I never thought to be glad to see London, but I am so relieved when the Thames is first sighted that I weep overboard and my tears mingle with the river’s flow. Our ship is weeks past its estimated arrival and thus I know no one will await me at the wharf. I must find my way to a carriage and manage to stay standing long enough to hire a post chaise to rush me home. I am told later that I arrive at the door pasty and talking gibberish, whereupon I faint in the hallway, though I have no memory of this. I am carried to my bed and sleep for many hours. I recall Susan Applebee coming to me and it is gratifying to see her benign face again. Within two days of comfort and broth I am sitting up and feel quite well. Mr Woods comes in to see me and we have our first proper talk since my arrival in England.

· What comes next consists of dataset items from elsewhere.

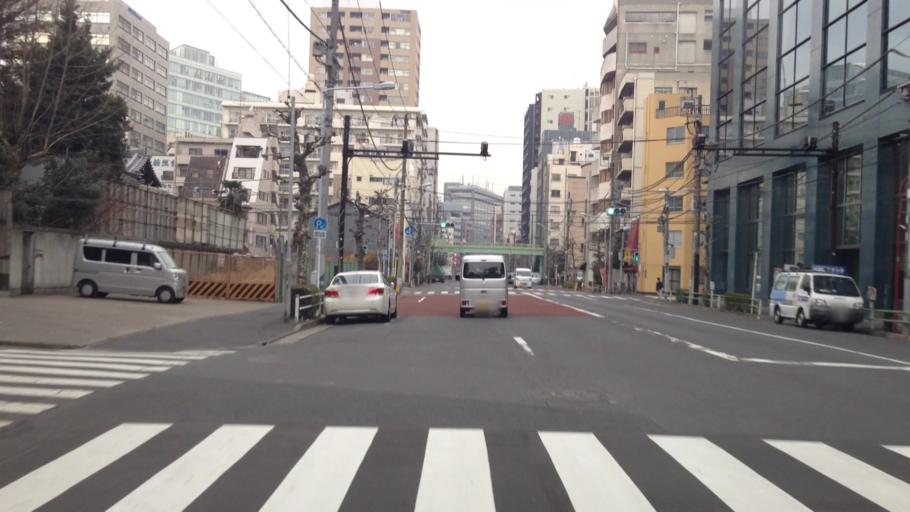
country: JP
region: Tokyo
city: Tokyo
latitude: 35.7121
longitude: 139.7830
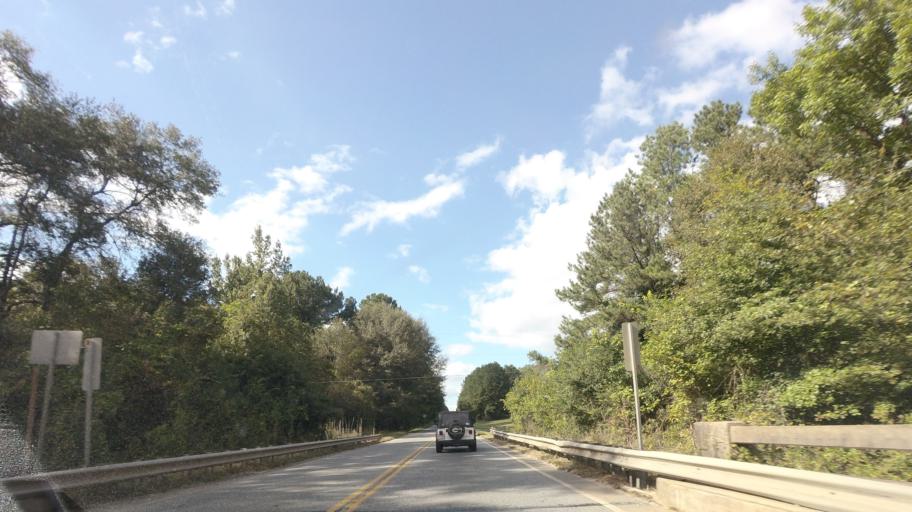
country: US
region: Georgia
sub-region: Bibb County
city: Macon
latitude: 32.9774
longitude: -83.7302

‘In your absence, my dear, I have had a most melancholy time and missed your company exceedingly. I have in consequence embarrassed myself with liquor on too many occasions. But what am I to do? If I go out with my associates or in society, I must drink as they do or they will label me a poor singular fellow. But I always had my happy home to return to, with my dear Dawnay to speak with on the morrow. But this past year – yes, a year, you cannot deny it; and it was meant to be only six months or so – I have lived with constant worry about you and sincerely regretted my decision to let you go. Now you should know that I will not be funding any more travels for you around the world; no, indeed, I will not. You are aware, I believe, if you received my letter? You did? That the Lisbon disaster harmed me financially and so will war with France; now we all must take care in pecuniary terms. So it is that, even if I did not miss your company so much, my dear, I would not be able to afford to fund your adventures for much longer.’

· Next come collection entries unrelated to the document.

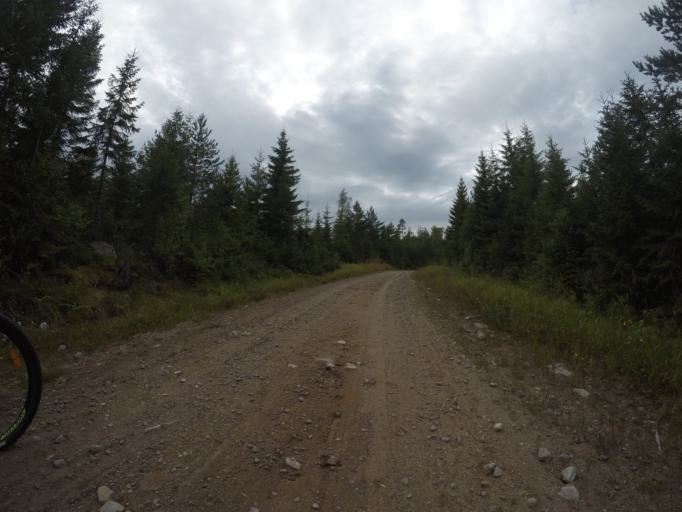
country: SE
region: OErebro
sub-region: Hallefors Kommun
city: Haellefors
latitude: 60.0164
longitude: 14.4701
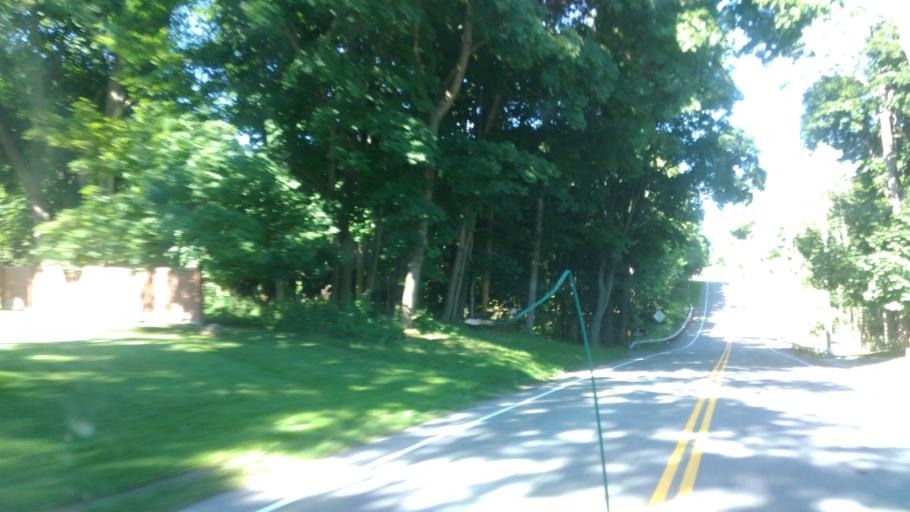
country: US
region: New York
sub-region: Monroe County
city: Webster
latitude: 43.2589
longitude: -77.4562
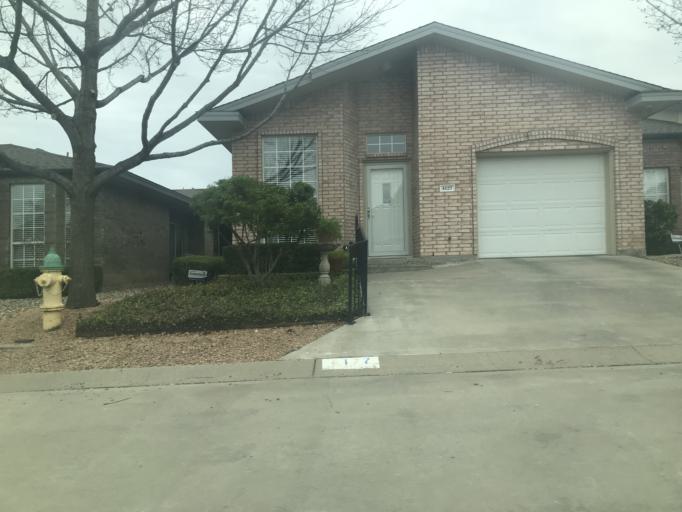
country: US
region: Texas
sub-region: Tom Green County
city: San Angelo
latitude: 31.4203
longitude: -100.4768
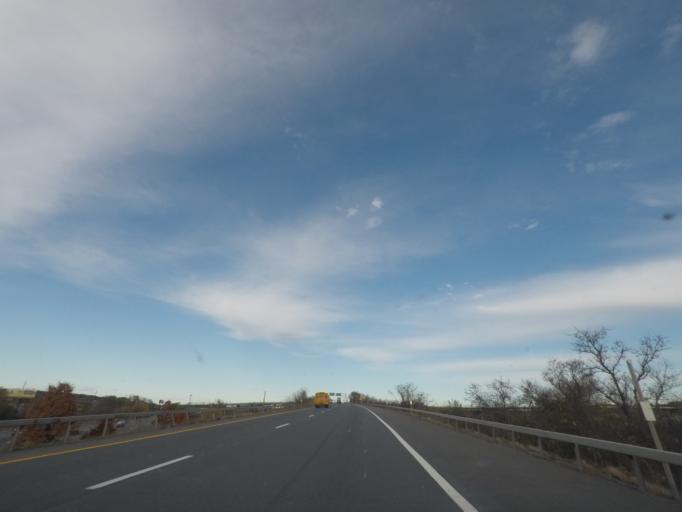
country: US
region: New York
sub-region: Rensselaer County
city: Rensselaer
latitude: 42.6631
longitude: -73.7355
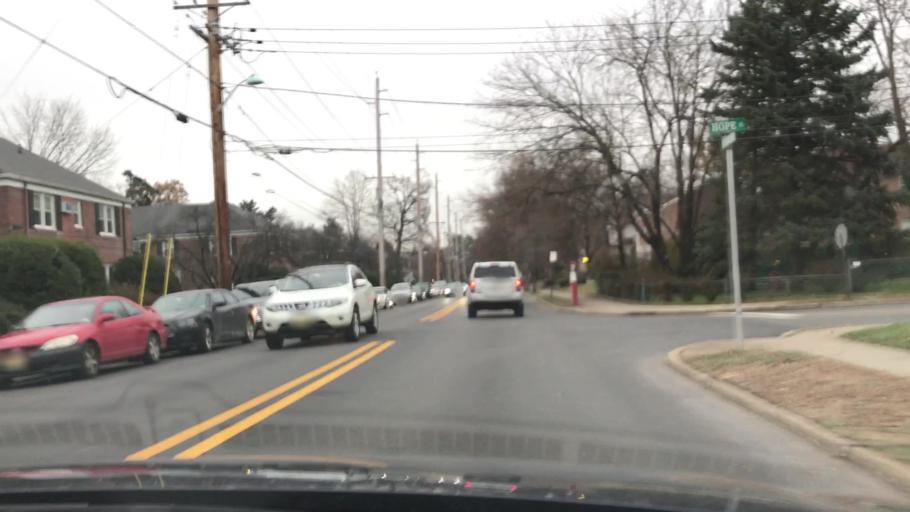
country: US
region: New Jersey
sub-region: Bergen County
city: Ridgewood
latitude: 40.9783
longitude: -74.1122
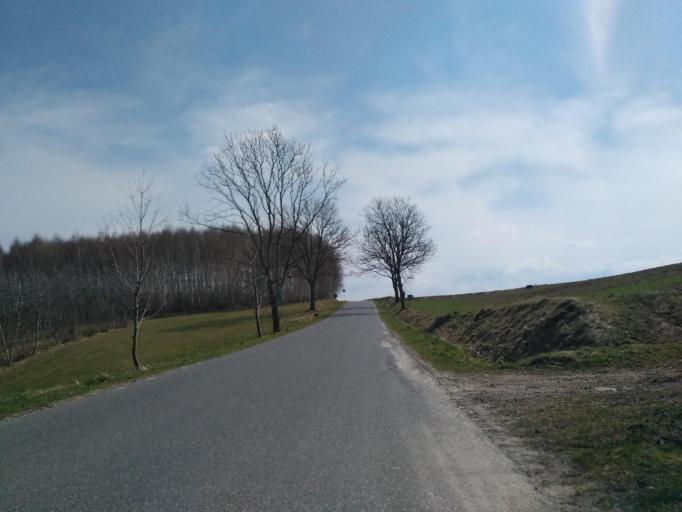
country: PL
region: Subcarpathian Voivodeship
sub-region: Powiat ropczycko-sedziszowski
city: Iwierzyce
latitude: 49.9859
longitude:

After this oration, we fall into our old habits of chatter and talk affably of the sights I have seen. He is most enthralled with my sea journeys and not so interested in the islands I visited or even the earthquake or the battle for Minorca. It seems he misses his days at sea, as his particular interest is directed at which kinds of sails, boats, ropes and cables and suchlike each ship I sailed in possessed. I do my best to answer him but fear I disappoint him as – when his eyes might have been looking inward at the ship’s fittings – mine were usually outwards, to the sea, the sky or the land, or else to a particular sea captain.

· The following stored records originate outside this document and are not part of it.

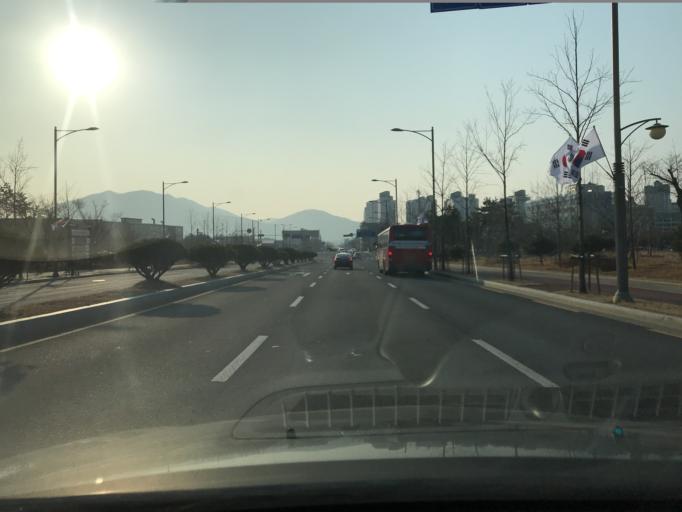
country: KR
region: Daegu
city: Hwawon
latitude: 35.6893
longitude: 128.4599
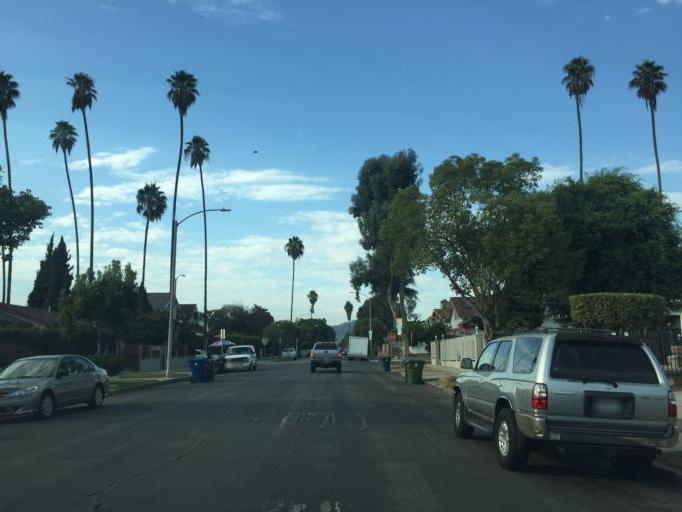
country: US
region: California
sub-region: Los Angeles County
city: Silver Lake
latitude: 34.0706
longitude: -118.3029
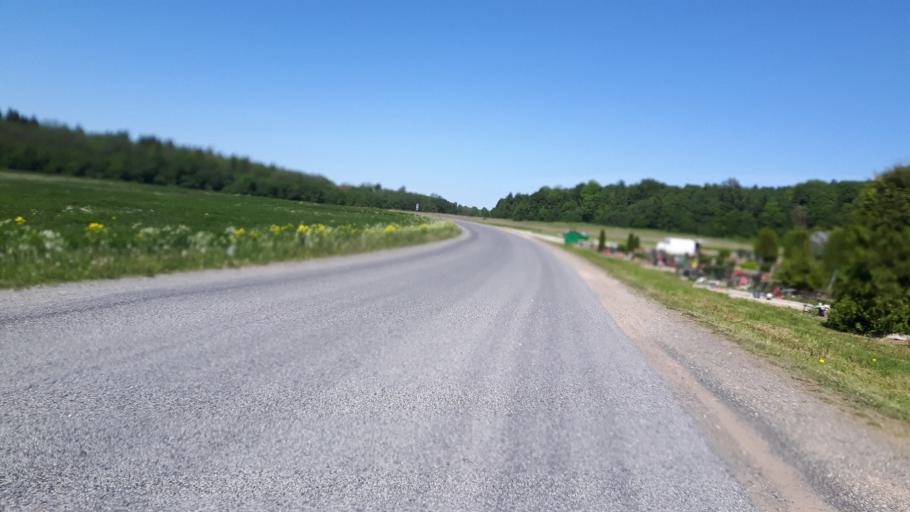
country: EE
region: Ida-Virumaa
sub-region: Sillamaee linn
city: Sillamae
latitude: 59.3731
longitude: 27.8428
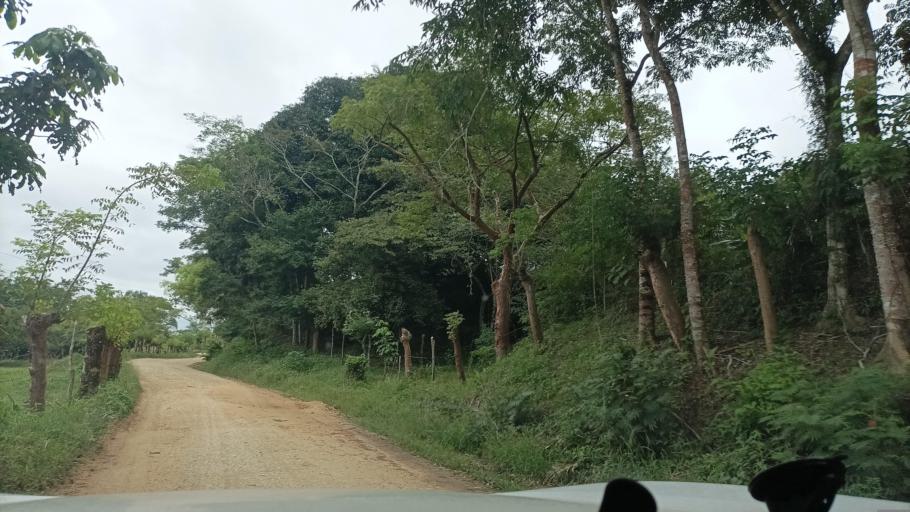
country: MX
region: Veracruz
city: Hidalgotitlan
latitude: 17.6346
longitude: -94.5115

The curve of his neck to the bare shoulder as he kissed me.
Next I am visited by Susan, who ushers out Mr Woods. ‘Do not vex or upset the child,’ she chides, as if I am still in infancy, and insists I must rest.
‘Travelling does not agree with you, my dear.’
‘Oh, it was a bad ship home, that is all.’
‘You are thin and whey-faced and you look sick. Did you catch a tropical disease of some sort?’